Dirtworks Architecture
Translating the depth of a physical monograph into a responsive digital experience for an world-renowned landscape architecture studio.
Client and the challenge:
Dirtworks is an internationally recognized design studio dedicated to exploring the beneficial role nature can play in the built environment. As their team was evolving, they wanted a new digital presence to correctly define their practice.
Dirtworks took a considered approach. Before addressing their digital presence needs, they undertook extensive internal work: defining their identity, establishing graphic precedents, selecting typography. By the time we joined, they were ready to share the rich findings of this strategic process. Our role was to translate this richness into a web presence.
Approach/concept:
We mirrored their strategic approach by immersing ourselves in architectural publishing. From the dozens of monographs studied, two proved particularly instructive: "About Conditions" by Truwant+Rodet+Mio Tsuneyama+Fuminori Nousaku, and "Trees, Time, Architecture! Design in Constant Transformation," the 2025 exhibition catalog from Architekturmuseum der TUM at Pinakothek der Moderne Munich.

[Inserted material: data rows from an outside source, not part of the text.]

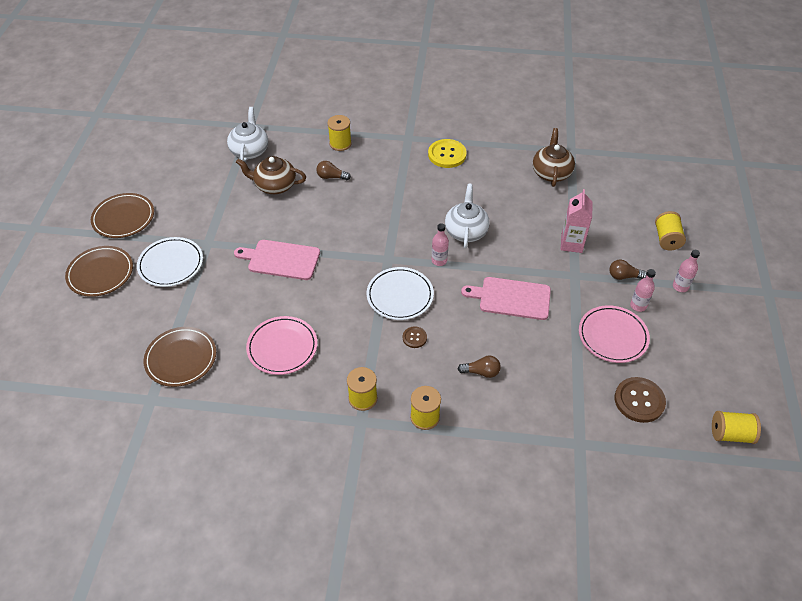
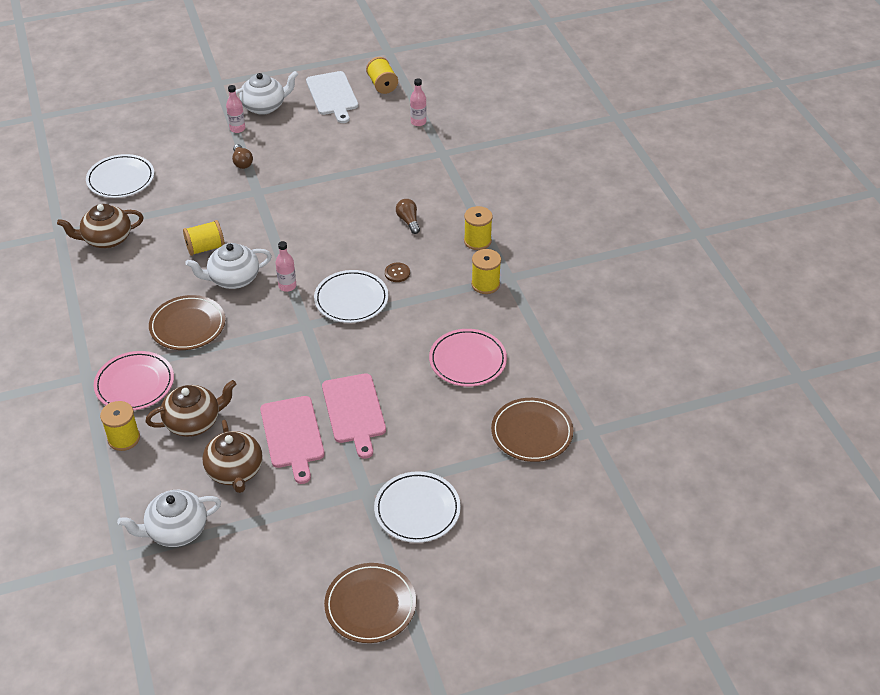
camera: 115 degrees left, 5 degrees down
(100, 273) = (470, 573): brown plate -> brown plate (187, 326)
(331, 177) = (194, 422): brown light bulb -> brown teapot
(447, 154) = (107, 331): yellow button -> none
(511, 298) = (310, 224): pink cutting board -> pink cutting board (292, 435)
(571, 244) = (214, 202): pink carton -> none
(612, 336) = (320, 156): pink plate -> pink plate (135, 384)
(628, 195) = (121, 179): none -> white plate
(638, 306) = (275, 148): pink bottle -> pink bottle (418, 122)
(639, 400) = (380, 131): brown button -> none
(666, 239) = (177, 145): yellow spool -> yellow spool (205, 248)
(714, 317) = (264, 106): none -> white teapot
(720, 380) = (332, 95): none -> white cutting board

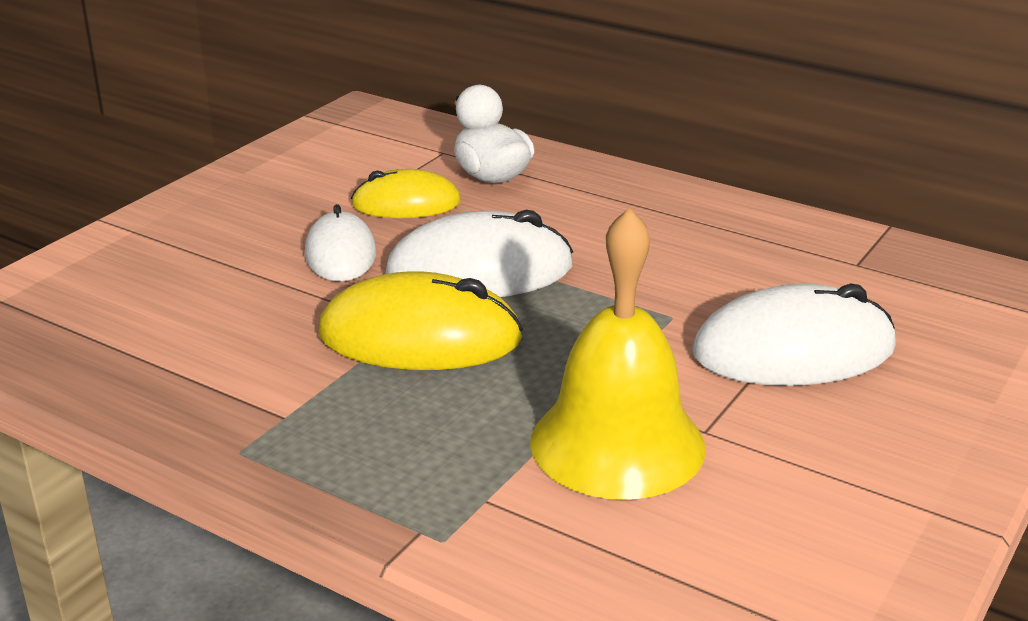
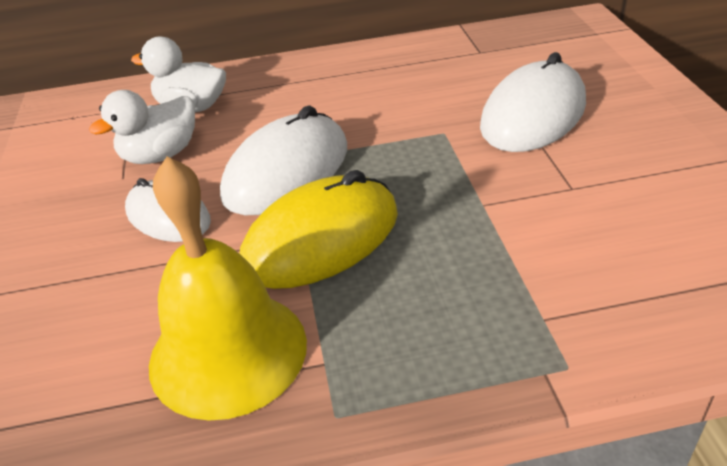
camera: 40 degrees left, 10 degrees up
(406, 203) = (160, 155): yellow mouse -> white duck
(617, 443) = (547, 227): yellow bell -> yellow bell (228, 352)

From this research, a hypothesis emerged: to express Dirtworks' architectural identity by taking design cues from a creative monograph. These publications, designed to represent the works, ideas, and identity of a practice, are highly visual, concept-driven, and organized around themes rather than chronology. The monograph became our design framework.
Design principles:
Working from this foundation, we established principles that translated architectural thinking into web design:
1. Layering. Landscape architectural drawings are built from distinct layers. Topography, hardscape, planting, irrigation, lighting, each developed separately, then stacked to form the complete design. We translated this into the website by detaching foreground from background: logotype, menu, project images, and typology tags each occupy separate panes, activating as you scroll. The effect created what the client called “an explorative experience.”

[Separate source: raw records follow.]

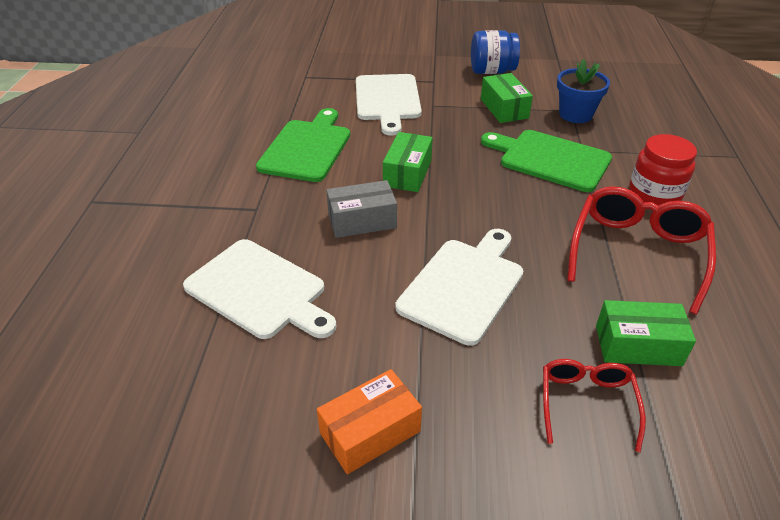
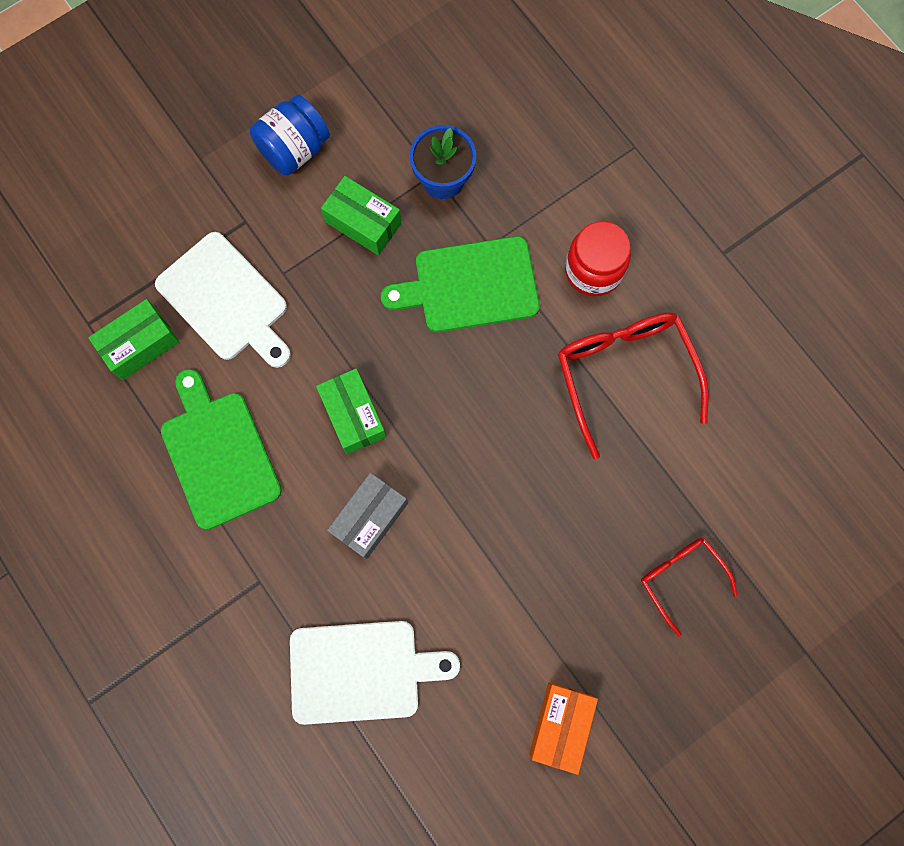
camera: 40 degrees left, 35 degrees up
(464, 286) = (518, 529): white cutting board -> none
(638, 345) = (683, 490): green box -> green box (140, 345)

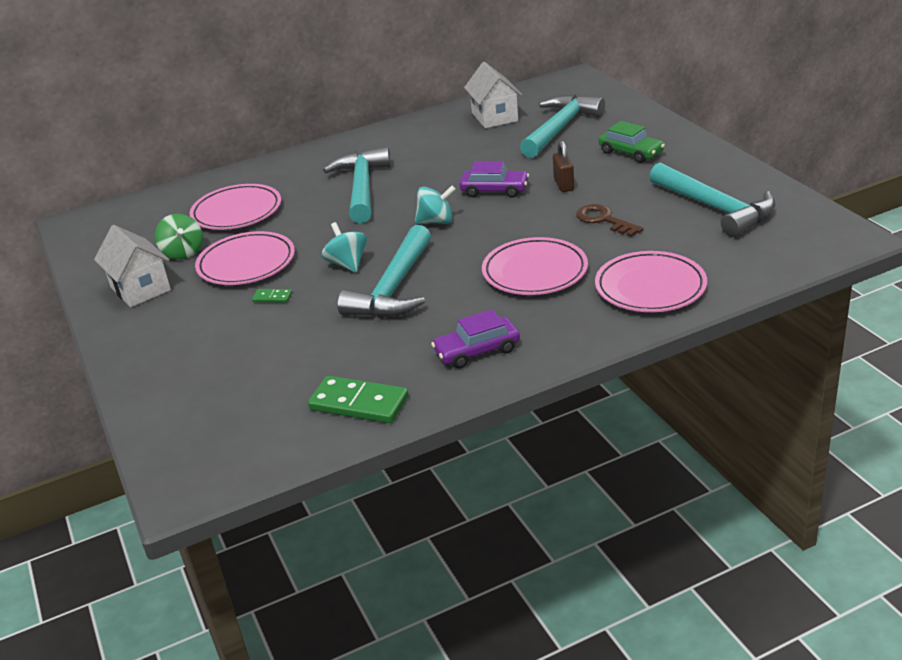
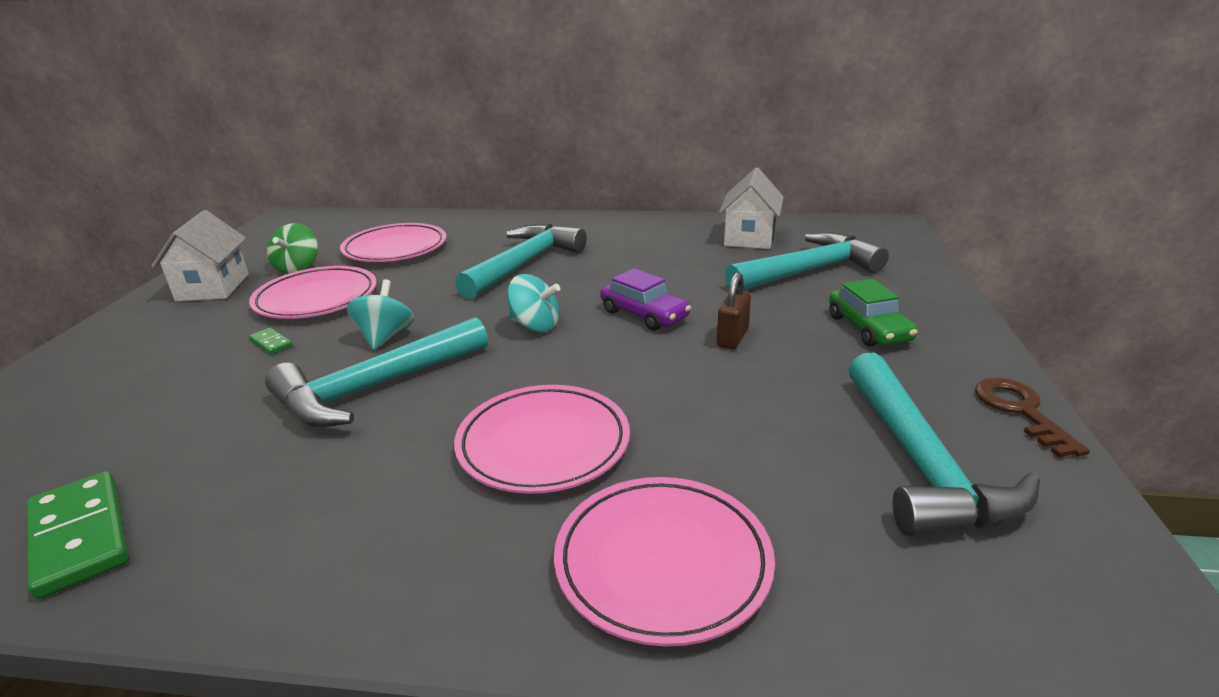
camera: 30 degrees right, 5 degrees down
(477, 351) = (304, 536): purple car -> none
(604, 220) = (726, 407): brown key -> brown key (1020, 411)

2. Visually-led storytelling. Project photography carries the narrative. Work is represented cleanly, telling its own story without over-contextualization or stylization. Text provides context without competing for attention.

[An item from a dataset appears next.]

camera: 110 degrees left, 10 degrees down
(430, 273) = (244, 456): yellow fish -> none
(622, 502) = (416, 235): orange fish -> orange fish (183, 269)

3. Deep research made visible. Meta information (typologies, features, dates) appears as design elements rather than hidden data. A nod to how monographs treat documentation as both functional and aesthetic.
4. Spatial organization. Borrowing from architectural practice, where X and Y axes are fundamental tools, we developed a page template with project numbers anchored left, typology tags right, building in layers as visitors scroll. This structure maintains consistency across every page while allowing each project to breathe.
5. Consistency. The same design vernacular runs throughout the site. Every page speaks the same visual language. This insistent repetition creates a feeling of a methodical approach, core to what Dirtworks practices.
Typography:
The type system is deliberately restrained. One typeface throughout: Avenir Black for headlines, Avenir Book for body text. Minimal variation in scale, no stylistic flourishes.
This constraint serves the concept. Limited typographic variability reinforces the site's utilitarian character — consistent, methodical, low in stylization
Squarespace build:
We prioritized a build that ensures long-term client independence, utilizing Squarespace’s native layering features to create a dynamic, "explorative experience" without the need for high-maintenance custom code. This means Dirtworks can evolve their homepage without developer support.
Custom development was limited to two areas: project filtering across typologies and features (essential functionality for the body of work), and adaptive navigation behavior. The logo and menu come to attention and recede predictably as visitors scroll, responding to their background, appearing white over dark imagery, black over light areas.
Results:
The finished site does something the previous one couldn't: it communicates how Dirtworks thinks, not just what they've built. The monograph approach positions their projects within a larger intellectual framework, signaling to potential clients and collaborators that this is a practice driven by ideas.
“Working with Denys and his team was a uniquely positive experience from start to finish. Beyond the obvious talent that's on display in the finished product, Denys has a rare ability to read between the lines and understand not just the brief, but the people, values and sensibility behind it.
Our studio values collaboration, which can sometimes make feedback messy and nonlinear. Denys handled this with patience, clarity and a consistently good attitude. He helped us translate a lot of voices into a coherent direction, guiding the process without ever flattening it.
We could not be happier with our new website. It feels unmistakably Dirtworks; it doesn't just show our work, it communicates how we think. I'd recommend Denys and his team without hesitation to any studio looking for a developer who is as strong a listener and collaborator as he is a conceptual thinker, designer and developer.”